ACTIVITY ▸ Filter the records below, keeping only lines with the string "size".
------------------------------------------------
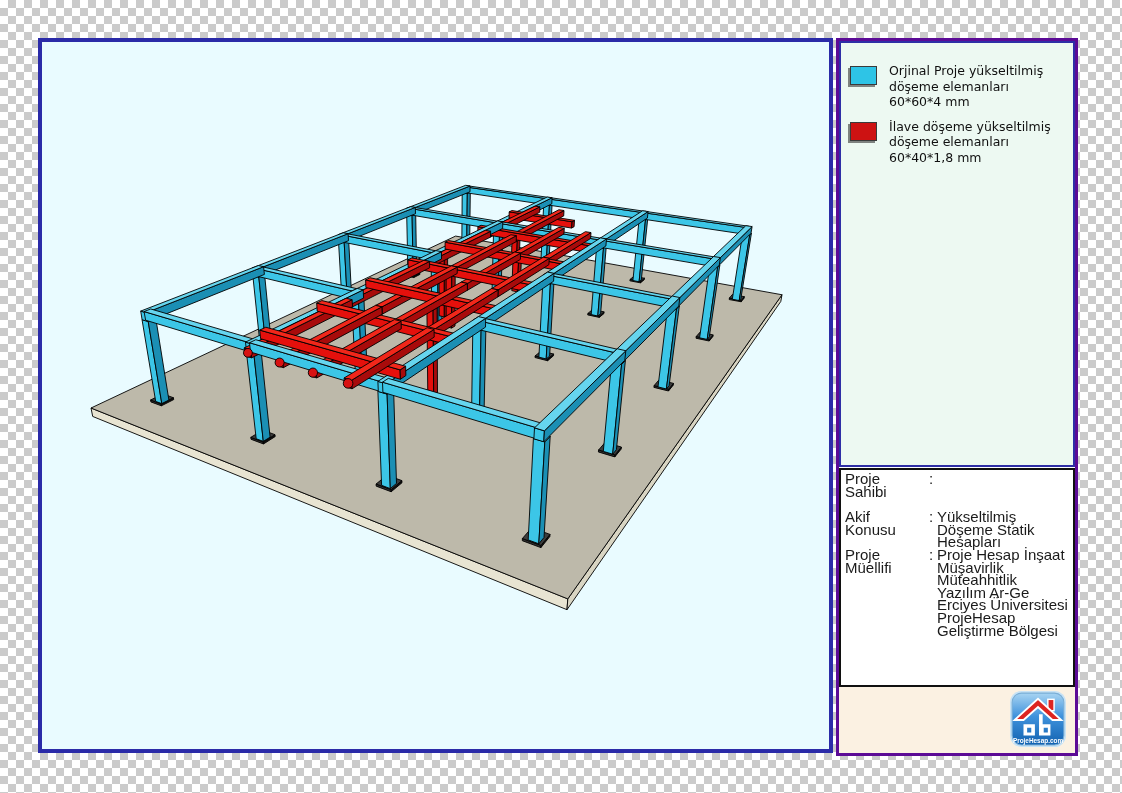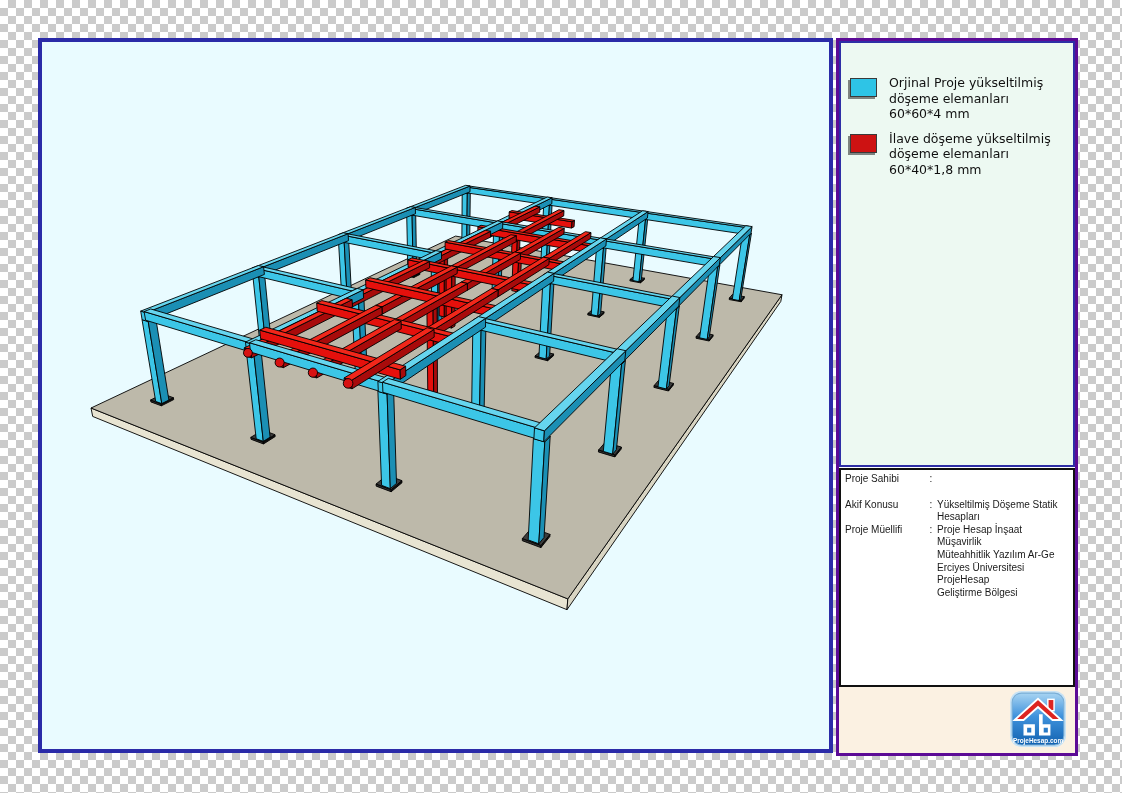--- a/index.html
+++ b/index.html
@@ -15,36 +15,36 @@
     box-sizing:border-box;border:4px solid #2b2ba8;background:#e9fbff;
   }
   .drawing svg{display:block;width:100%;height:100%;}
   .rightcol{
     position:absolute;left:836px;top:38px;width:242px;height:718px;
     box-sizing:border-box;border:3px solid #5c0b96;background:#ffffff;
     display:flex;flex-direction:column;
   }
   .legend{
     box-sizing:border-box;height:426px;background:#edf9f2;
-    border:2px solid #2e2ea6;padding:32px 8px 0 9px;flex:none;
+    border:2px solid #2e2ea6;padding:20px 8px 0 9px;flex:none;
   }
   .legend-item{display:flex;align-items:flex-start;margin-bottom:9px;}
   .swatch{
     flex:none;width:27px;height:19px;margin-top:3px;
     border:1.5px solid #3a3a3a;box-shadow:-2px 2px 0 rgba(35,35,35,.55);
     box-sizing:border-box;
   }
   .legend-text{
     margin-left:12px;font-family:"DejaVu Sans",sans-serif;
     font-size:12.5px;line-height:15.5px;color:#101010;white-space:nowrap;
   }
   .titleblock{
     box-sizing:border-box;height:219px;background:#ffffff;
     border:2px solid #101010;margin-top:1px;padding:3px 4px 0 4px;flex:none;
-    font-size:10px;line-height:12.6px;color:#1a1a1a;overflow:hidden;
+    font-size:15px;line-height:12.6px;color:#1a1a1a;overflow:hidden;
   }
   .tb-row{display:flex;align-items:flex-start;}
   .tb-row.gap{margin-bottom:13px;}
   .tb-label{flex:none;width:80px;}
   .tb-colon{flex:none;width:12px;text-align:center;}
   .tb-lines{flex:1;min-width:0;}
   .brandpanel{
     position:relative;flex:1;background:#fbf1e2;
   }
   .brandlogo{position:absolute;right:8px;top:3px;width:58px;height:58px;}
------------------------------------------------
ANSWER FOR THE TASK ▸
     font-size:12.5px;line-height:15.5px;color:#101010;white-space:nowrap;
-    font-size:10px;line-height:12.6px;color:#1a1a1a;overflow:hidden;
+    font-size:15px;line-height:12.6px;color:#1a1a1a;overflow:hidden;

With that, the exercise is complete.